Consegna
Conta le linee delle righe riportate sotto che contengono la stringa "represents", distinguendo tra maiuscole e minuscole. Fornisci solo il numero.

Dati da elaborare
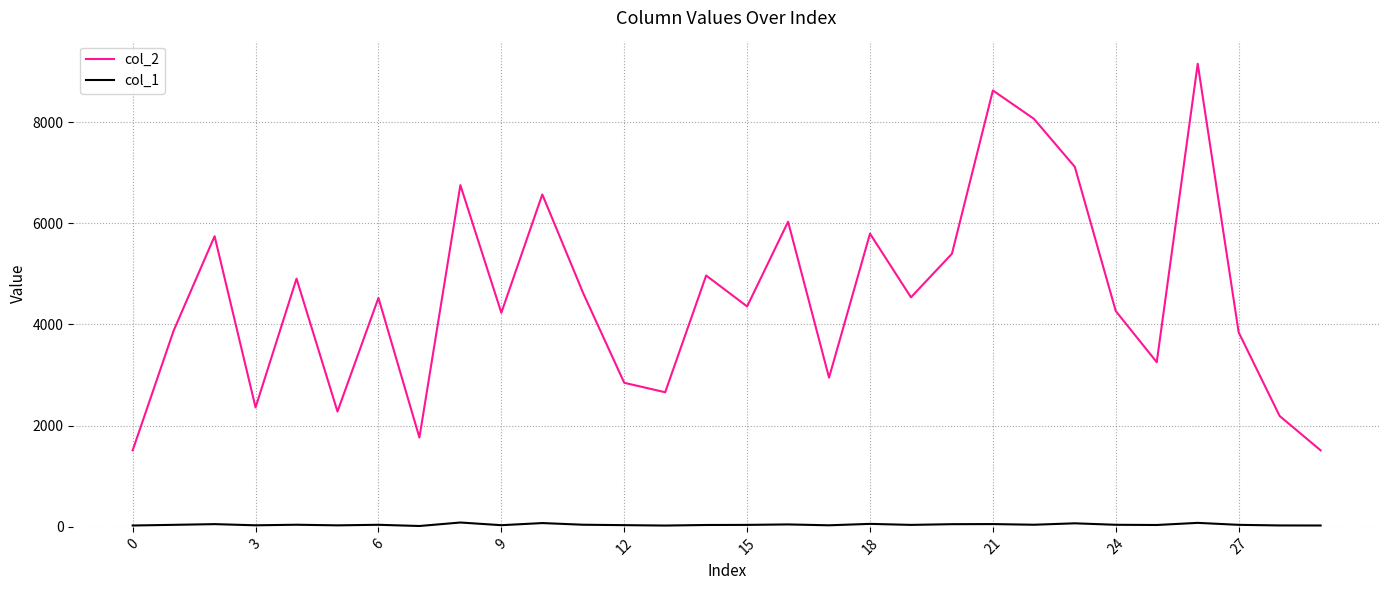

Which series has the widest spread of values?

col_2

---

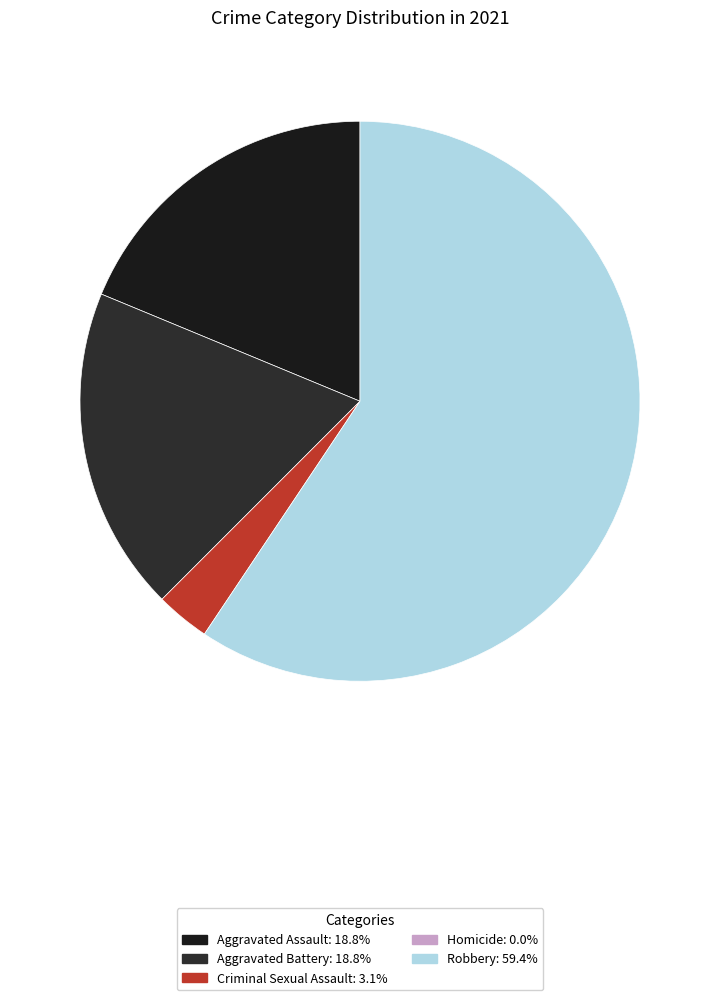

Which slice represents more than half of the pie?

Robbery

==

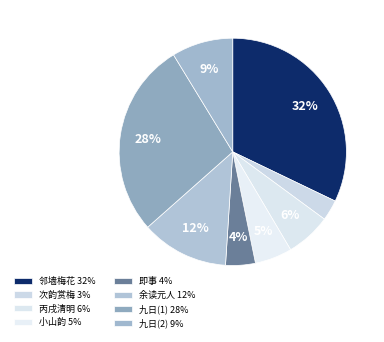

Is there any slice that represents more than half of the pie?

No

Soluzione esercizio
2